[SOURCE RECORDS]:
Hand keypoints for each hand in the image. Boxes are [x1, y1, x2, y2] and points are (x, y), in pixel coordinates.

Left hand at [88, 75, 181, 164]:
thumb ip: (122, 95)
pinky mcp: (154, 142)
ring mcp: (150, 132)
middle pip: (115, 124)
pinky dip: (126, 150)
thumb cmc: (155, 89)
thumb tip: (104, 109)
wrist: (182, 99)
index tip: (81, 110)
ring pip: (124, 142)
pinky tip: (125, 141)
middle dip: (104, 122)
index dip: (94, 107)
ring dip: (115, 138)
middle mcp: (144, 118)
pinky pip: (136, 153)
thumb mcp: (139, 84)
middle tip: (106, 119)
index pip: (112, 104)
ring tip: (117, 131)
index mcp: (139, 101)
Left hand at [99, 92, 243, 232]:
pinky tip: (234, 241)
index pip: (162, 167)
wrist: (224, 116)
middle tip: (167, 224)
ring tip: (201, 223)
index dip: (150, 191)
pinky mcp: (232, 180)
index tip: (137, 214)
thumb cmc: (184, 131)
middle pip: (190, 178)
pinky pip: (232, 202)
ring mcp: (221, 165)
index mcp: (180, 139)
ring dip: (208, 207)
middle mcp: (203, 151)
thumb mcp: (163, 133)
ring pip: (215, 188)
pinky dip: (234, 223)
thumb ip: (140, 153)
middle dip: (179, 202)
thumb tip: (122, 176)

[WHAT THE EXERCISE ASKS]:
Starting at the first line of the entries above, please extract each line up to and including the line with "ring pip: (124, 142)", unchanged, and add nothing.

[ANSWER TO THIS PROBLEM]:
Hand keypoints for each hand in the image. Boxes are [x1, y1, x2, y2] and points are (x, y), in pixel coordinates.

Left hand at [88, 75, 181, 164]:
thumb ip: (122, 95)
pinky mcp: (154, 142)
ring mcp: (150, 132)
middle pip: (115, 124)
pinky dip: (126, 150)
thumb cmc: (155, 89)
thumb tip: (104, 109)
wrist: (182, 99)
index tip: (81, 110)
ring pip: (124, 142)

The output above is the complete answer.